* Rows from a segmentation dataset:
-*-*-
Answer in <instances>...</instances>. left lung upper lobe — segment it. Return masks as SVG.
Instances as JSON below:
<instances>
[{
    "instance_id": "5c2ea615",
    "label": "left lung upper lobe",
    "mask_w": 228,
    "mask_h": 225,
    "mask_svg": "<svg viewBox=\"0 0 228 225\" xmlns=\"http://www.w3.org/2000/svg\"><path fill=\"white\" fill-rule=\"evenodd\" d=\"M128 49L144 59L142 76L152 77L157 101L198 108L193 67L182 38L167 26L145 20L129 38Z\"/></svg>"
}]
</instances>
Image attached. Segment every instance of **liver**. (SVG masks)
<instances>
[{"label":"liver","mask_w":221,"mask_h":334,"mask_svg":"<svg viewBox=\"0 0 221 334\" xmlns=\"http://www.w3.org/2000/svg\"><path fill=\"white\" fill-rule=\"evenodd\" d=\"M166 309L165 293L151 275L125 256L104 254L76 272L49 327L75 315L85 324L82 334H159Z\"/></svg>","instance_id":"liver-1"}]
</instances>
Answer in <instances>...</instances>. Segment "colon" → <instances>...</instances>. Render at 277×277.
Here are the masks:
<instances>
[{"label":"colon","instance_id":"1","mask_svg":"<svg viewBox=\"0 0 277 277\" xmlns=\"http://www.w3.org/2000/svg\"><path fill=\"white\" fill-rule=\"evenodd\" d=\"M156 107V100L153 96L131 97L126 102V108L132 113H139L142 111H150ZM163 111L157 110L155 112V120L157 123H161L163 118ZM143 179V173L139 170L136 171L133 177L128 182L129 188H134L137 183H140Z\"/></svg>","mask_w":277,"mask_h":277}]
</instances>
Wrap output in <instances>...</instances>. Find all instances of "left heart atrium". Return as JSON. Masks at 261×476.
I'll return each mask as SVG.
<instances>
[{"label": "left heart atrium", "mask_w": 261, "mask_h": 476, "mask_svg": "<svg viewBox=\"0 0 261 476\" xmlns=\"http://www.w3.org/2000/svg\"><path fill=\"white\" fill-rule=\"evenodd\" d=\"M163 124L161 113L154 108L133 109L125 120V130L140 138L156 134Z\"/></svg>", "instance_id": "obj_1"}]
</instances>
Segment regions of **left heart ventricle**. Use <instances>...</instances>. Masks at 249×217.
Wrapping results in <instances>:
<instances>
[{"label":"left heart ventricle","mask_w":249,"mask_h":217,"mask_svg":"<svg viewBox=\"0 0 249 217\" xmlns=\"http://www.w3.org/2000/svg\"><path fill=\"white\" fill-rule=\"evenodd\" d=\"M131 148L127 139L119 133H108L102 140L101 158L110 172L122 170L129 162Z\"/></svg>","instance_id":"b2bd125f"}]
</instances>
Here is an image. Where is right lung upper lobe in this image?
-*-*-
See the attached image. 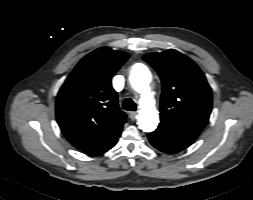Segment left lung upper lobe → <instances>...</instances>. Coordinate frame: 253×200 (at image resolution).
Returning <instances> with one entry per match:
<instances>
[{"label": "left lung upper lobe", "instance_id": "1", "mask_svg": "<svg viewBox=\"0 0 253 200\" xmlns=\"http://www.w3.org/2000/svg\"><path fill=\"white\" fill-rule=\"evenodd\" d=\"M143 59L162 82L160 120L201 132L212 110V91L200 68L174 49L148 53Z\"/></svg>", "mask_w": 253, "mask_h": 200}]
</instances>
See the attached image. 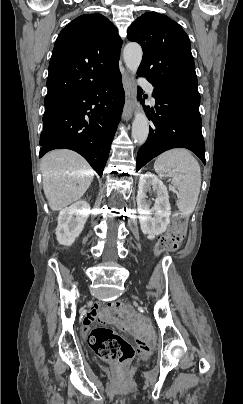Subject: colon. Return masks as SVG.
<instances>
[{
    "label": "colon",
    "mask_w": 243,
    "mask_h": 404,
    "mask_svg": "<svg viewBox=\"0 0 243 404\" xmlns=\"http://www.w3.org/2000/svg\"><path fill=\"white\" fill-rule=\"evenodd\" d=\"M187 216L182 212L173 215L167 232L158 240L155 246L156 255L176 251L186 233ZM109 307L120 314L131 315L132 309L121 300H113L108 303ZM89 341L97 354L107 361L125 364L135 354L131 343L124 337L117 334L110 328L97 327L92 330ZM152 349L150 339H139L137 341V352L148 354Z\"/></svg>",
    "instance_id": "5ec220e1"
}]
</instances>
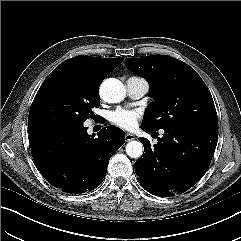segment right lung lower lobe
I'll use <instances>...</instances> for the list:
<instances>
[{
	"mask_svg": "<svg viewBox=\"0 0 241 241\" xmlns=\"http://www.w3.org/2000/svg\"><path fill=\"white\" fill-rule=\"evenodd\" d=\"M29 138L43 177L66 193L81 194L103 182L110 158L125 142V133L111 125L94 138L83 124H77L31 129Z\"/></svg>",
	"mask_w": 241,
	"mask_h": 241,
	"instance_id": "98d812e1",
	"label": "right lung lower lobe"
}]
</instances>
-*-*-
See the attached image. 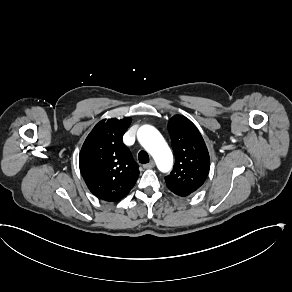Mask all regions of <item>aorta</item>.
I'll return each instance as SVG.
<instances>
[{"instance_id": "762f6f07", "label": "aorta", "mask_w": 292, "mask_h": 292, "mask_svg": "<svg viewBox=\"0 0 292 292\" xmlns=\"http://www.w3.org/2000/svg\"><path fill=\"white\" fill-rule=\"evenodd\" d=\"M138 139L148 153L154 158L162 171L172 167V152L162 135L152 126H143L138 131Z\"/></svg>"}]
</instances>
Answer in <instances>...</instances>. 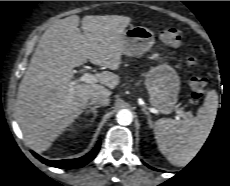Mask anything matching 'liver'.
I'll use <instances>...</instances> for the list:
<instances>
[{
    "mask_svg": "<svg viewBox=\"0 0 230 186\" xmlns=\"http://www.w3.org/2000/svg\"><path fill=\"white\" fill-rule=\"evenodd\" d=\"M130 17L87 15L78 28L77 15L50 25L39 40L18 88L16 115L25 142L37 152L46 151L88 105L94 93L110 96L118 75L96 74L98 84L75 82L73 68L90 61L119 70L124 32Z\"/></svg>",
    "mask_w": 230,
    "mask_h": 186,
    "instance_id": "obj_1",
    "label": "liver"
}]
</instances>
-*-*-
Output the lines of the listing above exactly as they appear, everything from the line containing "Segment regions of" down to the line containing "Here is an image.", with both of those lines included.

* FINAL ANSWER:
Segment regions of **left heart ventricle**. Use <instances>...</instances>. Masks at 249×217.
Wrapping results in <instances>:
<instances>
[{"label":"left heart ventricle","mask_w":249,"mask_h":217,"mask_svg":"<svg viewBox=\"0 0 249 217\" xmlns=\"http://www.w3.org/2000/svg\"><path fill=\"white\" fill-rule=\"evenodd\" d=\"M131 148L127 139L119 133H108L102 140L101 158L110 172L122 170L129 162Z\"/></svg>","instance_id":"b2bd125f"}]
</instances>
Here is an image. Where is right lung upper lobe in this image?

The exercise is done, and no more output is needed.